▶ Source data
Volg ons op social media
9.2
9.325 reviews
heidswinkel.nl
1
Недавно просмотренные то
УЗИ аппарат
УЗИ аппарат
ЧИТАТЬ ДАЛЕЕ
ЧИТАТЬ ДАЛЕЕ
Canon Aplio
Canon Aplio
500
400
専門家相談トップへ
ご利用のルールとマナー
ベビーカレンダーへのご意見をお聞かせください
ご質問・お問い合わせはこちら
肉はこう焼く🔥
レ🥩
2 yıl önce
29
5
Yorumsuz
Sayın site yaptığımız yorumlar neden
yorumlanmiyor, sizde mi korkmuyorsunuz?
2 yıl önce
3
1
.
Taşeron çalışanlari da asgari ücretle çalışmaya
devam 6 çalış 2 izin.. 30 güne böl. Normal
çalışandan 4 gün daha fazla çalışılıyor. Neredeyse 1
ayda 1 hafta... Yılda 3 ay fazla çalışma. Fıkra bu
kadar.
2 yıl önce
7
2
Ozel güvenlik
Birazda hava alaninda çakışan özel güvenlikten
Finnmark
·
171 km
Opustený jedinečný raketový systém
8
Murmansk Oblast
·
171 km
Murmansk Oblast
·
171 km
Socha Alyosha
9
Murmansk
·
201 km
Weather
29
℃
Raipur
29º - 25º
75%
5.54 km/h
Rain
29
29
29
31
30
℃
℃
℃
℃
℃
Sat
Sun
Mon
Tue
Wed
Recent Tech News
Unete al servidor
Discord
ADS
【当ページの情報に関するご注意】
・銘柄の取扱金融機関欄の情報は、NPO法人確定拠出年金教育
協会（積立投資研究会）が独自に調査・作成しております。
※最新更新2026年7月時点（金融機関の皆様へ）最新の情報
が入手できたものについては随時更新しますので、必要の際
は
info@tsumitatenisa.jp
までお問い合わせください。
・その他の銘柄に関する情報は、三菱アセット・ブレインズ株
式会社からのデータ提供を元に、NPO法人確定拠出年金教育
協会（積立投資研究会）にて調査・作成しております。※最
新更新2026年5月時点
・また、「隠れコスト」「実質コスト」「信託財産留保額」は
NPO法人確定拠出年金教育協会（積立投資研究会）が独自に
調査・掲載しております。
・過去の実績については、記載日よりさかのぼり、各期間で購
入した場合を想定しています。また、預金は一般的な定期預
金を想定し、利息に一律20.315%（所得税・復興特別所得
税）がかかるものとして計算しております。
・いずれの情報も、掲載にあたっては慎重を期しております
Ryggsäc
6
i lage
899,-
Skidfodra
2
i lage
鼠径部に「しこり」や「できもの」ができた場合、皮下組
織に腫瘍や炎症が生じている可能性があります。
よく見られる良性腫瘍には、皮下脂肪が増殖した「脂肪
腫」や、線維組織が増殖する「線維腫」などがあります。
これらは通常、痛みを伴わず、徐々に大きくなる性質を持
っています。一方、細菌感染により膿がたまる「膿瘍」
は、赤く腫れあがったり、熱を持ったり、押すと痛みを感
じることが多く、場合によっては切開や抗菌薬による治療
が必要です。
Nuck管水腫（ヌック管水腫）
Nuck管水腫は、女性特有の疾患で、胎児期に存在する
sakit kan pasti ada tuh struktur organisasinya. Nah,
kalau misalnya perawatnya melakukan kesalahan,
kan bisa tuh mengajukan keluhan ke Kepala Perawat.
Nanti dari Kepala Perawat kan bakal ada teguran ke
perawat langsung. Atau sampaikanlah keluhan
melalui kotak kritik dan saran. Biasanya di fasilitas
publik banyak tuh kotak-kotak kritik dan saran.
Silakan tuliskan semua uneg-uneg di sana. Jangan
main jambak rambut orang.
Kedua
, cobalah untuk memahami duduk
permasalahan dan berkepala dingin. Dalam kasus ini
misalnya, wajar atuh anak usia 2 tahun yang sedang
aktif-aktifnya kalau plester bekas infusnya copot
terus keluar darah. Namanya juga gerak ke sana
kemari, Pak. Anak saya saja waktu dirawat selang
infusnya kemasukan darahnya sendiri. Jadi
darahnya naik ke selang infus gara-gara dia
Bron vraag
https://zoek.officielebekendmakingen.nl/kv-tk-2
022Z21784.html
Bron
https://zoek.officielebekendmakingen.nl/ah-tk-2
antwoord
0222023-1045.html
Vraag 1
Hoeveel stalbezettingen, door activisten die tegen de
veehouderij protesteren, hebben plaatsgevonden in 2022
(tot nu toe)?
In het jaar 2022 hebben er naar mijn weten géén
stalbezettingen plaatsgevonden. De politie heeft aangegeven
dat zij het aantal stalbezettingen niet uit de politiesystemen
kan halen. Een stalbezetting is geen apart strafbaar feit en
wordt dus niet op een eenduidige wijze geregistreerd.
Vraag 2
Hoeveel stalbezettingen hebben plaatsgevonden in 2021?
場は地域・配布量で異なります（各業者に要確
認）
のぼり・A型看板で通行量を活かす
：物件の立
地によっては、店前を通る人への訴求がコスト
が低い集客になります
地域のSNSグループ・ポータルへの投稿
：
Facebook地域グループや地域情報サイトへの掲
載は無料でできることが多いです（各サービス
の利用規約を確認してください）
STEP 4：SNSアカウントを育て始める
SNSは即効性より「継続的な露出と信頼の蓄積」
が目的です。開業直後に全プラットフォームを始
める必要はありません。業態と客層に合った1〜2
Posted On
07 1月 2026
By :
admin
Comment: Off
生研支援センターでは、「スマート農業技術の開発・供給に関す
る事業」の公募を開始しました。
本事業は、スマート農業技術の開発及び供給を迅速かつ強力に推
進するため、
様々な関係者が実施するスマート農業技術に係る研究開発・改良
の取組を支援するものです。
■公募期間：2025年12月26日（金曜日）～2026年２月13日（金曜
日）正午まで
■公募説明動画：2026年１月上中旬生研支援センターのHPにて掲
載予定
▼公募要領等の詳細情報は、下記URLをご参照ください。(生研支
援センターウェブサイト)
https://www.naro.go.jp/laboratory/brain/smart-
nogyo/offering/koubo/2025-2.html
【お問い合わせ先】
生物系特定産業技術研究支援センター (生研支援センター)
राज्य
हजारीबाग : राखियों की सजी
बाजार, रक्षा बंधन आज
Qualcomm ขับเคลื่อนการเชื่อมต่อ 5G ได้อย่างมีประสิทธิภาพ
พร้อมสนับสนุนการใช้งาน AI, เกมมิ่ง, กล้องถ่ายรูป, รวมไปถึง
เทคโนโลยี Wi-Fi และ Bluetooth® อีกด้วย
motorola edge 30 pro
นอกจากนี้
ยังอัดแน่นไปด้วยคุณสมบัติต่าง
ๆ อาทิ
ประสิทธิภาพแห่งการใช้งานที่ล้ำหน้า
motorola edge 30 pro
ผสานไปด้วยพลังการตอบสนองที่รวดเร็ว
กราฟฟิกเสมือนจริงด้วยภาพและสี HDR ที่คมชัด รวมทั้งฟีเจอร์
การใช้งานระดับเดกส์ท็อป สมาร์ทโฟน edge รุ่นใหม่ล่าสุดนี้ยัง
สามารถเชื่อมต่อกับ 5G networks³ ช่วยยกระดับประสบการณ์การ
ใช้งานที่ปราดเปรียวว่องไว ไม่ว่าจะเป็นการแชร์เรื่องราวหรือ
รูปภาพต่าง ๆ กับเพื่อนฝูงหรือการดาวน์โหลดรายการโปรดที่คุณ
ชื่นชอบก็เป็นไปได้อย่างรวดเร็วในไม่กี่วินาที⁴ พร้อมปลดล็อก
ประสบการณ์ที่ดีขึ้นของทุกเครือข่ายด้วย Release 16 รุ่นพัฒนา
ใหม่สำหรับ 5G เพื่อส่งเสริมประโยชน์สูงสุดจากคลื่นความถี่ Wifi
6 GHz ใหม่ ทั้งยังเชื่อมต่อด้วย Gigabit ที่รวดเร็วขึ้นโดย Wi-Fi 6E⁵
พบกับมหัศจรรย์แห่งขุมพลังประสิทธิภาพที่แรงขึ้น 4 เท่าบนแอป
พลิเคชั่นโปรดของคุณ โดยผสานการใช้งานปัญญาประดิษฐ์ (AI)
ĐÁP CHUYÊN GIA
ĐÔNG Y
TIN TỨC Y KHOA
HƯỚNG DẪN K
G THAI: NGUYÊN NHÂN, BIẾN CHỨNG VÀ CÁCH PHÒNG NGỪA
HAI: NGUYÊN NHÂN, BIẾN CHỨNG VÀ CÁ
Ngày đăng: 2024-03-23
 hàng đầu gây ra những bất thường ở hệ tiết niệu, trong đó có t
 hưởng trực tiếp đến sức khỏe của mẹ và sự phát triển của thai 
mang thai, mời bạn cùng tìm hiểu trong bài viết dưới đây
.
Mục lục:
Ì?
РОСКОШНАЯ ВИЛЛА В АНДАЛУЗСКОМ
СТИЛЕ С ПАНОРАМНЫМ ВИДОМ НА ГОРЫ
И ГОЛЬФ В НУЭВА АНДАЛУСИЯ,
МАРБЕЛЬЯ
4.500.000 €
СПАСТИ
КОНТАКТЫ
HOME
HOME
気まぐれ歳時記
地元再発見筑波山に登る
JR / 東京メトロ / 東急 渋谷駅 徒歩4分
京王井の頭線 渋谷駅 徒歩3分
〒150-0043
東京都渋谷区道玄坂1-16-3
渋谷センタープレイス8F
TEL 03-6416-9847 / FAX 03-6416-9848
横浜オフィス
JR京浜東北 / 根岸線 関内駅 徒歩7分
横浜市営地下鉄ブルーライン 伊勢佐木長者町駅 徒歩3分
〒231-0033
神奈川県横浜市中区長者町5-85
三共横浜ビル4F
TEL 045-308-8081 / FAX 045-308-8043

▶ Exercise goal
Repeat the stretch of the records from their start through the line containing "Taşeron çalışanlari da", keeping every line as it appears.

▶ Solution to this problem
Volg ons op social media
9.2
9.325 reviews
heidswinkel.nl
1
Недавно просмотренные то
УЗИ аппарат
УЗИ аппарат
ЧИТАТЬ ДАЛЕЕ
ЧИТАТЬ ДАЛЕЕ
Canon Aplio
Canon Aplio
500
400
専門家相談トップへ
ご利用のルールとマナー
ベビーカレンダーへのご意見をお聞かせください
ご質問・お問い合わせはこちら
肉はこう焼く🔥
レ🥩
2 yıl önce
29
5
Yorumsuz
Sayın site yaptığımız yorumlar neden
yorumlanmiyor, sizde mi korkmuyorsunuz?
2 yıl önce
3
1
.
Taşeron çalışanlari da asgari ücretle çalışmaya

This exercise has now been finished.